___ INPUT RECORDS ___
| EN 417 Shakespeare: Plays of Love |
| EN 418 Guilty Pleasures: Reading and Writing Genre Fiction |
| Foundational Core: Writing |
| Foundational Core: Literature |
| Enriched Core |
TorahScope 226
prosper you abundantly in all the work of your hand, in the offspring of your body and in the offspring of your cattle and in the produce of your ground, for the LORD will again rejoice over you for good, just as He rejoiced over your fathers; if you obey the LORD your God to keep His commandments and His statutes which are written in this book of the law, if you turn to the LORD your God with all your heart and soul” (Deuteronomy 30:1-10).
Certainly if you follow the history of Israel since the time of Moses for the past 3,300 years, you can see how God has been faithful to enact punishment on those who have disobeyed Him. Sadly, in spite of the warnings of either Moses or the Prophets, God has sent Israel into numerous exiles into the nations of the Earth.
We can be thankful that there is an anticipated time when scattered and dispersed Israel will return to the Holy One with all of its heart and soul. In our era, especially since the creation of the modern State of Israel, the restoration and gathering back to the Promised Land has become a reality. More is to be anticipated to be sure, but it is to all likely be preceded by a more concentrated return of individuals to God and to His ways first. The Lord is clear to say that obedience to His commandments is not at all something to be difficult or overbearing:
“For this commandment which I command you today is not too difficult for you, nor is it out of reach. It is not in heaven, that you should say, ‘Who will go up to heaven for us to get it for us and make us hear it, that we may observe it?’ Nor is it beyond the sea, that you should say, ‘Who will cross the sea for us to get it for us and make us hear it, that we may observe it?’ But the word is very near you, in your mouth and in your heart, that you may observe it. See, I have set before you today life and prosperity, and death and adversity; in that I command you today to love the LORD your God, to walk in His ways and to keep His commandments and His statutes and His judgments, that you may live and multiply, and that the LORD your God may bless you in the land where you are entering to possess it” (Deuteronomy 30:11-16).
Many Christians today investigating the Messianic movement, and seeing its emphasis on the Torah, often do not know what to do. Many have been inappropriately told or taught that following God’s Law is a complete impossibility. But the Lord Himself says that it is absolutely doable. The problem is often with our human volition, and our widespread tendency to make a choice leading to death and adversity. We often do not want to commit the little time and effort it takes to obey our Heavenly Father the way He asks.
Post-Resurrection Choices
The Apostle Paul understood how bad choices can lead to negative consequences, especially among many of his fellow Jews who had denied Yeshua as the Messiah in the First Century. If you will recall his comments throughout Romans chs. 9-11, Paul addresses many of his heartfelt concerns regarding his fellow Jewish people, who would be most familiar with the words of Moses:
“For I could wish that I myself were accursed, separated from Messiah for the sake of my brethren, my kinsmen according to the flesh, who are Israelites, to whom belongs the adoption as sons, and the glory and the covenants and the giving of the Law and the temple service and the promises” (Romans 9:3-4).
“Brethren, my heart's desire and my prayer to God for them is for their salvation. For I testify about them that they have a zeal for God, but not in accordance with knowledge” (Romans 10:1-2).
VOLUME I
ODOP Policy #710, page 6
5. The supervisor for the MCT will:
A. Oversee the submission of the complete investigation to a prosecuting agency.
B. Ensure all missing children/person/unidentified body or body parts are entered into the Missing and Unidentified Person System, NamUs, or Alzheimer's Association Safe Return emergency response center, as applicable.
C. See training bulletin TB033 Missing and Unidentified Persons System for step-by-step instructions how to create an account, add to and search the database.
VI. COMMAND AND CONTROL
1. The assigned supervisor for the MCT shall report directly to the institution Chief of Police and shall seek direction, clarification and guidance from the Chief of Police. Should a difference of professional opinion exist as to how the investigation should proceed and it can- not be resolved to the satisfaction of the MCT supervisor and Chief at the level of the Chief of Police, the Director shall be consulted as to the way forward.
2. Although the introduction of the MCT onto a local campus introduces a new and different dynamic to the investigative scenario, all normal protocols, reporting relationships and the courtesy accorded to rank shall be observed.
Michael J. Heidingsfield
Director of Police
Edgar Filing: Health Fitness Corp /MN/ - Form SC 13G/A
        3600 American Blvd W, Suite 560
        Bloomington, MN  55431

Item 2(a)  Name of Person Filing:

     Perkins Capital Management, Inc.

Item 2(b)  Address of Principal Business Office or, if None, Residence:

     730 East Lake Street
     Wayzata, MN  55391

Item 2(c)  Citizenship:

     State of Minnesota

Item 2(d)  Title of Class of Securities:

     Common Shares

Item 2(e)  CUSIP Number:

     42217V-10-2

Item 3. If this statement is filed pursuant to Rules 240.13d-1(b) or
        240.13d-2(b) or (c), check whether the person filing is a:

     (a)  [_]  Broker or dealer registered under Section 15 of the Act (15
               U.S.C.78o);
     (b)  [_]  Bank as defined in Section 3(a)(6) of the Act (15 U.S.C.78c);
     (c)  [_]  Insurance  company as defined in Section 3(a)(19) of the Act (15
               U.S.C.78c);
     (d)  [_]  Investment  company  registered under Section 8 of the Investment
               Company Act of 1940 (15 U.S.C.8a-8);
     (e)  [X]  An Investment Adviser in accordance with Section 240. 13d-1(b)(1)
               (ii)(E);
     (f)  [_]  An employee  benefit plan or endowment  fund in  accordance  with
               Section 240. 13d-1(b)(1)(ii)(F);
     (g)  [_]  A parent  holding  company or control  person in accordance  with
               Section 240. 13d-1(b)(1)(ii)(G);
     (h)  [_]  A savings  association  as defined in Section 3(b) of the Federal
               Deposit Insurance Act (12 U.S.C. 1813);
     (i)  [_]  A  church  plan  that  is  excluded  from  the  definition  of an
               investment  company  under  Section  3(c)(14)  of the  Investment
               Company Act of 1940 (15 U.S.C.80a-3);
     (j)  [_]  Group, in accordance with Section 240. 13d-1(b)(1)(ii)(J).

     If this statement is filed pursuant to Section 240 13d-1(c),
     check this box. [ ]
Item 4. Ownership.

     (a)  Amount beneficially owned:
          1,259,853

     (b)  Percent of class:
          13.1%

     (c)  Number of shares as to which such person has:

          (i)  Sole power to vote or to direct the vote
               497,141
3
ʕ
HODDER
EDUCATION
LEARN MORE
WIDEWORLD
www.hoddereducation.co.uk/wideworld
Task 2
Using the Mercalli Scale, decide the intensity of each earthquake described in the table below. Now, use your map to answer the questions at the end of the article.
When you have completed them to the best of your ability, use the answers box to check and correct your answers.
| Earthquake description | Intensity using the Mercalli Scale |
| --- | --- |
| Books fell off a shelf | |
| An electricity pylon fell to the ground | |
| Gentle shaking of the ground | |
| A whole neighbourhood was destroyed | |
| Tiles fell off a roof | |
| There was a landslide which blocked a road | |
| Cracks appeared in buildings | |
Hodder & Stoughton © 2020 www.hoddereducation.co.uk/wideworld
___
Only the lines above from the one with "3(a)(19) of the Act (15" up to and including the one with "benefit plan or" should be repeated, exactly as written.

YOUR RESPONSE:
     (c)  [_]  Insurance  company as defined in Section 3(a)(19) of the Act (15
               U.S.C.78c);
     (d)  [_]  Investment  company  registered under Section 8 of the Investment
               Company Act of 1940 (15 U.S.C.8a-8);
     (e)  [X]  An Investment Adviser in accordance with Section 240. 13d-1(b)(1)
               (ii)(E);
     (f)  [_]  An employee  benefit plan or endowment  fund in  accordance  with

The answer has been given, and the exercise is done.